Members Build Consensus on Streamlining Stakeholder Process


A year-long effort to streamline key aspects of the stakeholder process is winding to a close, with consensus growing for a proposal to be presented on a first read to the Members Committee Aug. 22.

Since 1997, PJM has swelled from 89 members to more than 1,000. This expansion, coupled with a rapidly changing industry, has translated to an overwhelming number of complex topics to be considered by stakeholders and PJM.

Last July, the advisory Stakeholder Super Forum began discussing ways to:

  • Prioritize the volume of issues flowing through the stakeholder process
  • Create an additional method for vetting issues that are contentious or require immediate attention
  • Improve transparency throughout the decision-making process

At their meeting Wednesday, June 19, forum participants reviewed the results of a preliminary survey regarding a path forward and discussed a poll on proposed packages to be administered in time for the group’s next meeting July 8.

Regarding prioritizing issues and meetings, the majority of survey respondents – 60 percent of 164 organizations represented – favored maintaining the status quo of having two days per month designated as “no meeting” days.

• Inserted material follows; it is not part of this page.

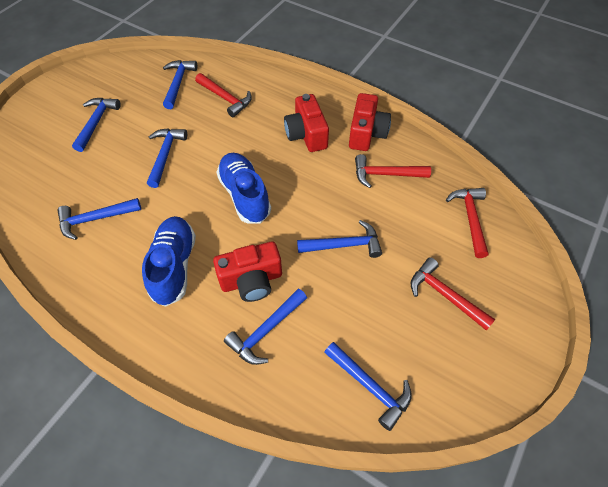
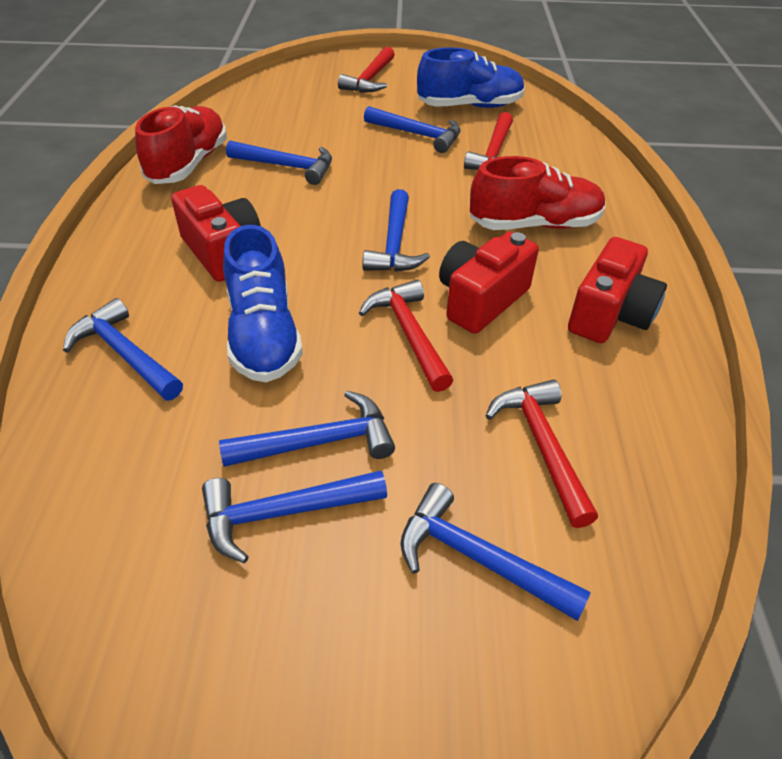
red shoe: 0 -> 2

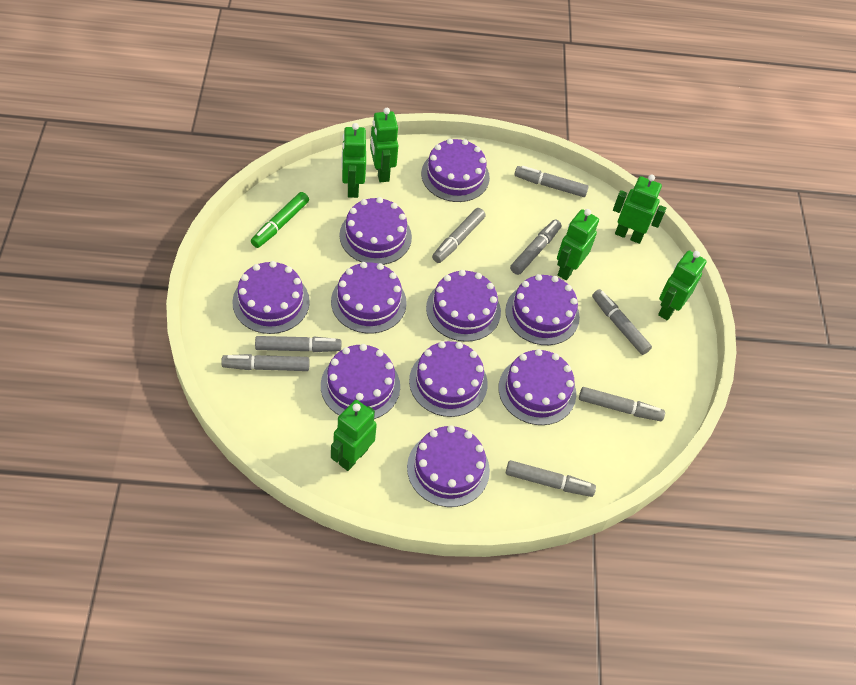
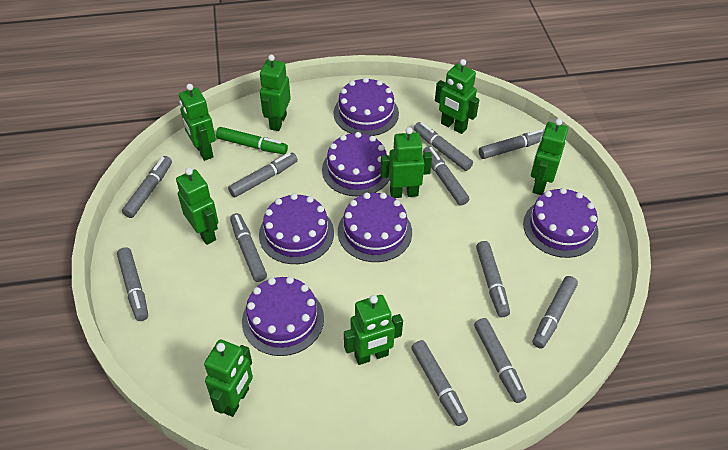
green robot: 6 -> 8
grey marker: 8 -> 11
purple cake: 10 -> 6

However, there is wide diversity of opinion on whether the open days should continue to be contiguous, and when they should fall in relation to the meetings of standing and senior committees. Stakeholders continue to work toward consensus on a single proposal.

In the interest of creating an additional process to resolve contentious issues that have stalled in the standard process, a small group of members, coupled with PJM, has proposed a new Critical Issue Fast Path. The process would be used on “major issues in extraordinary circumstances” and would be expected to be employed infrequently, according to the proposal.

To improve transparency, the group also is considering an option for a “page-turn” review of stakeholder-endorsed business rules. According to the survey, there was not widespread support for expanding PJM’s current rule of restricting the recording of stakeholder meetings solely for PJM’s internal training purposes.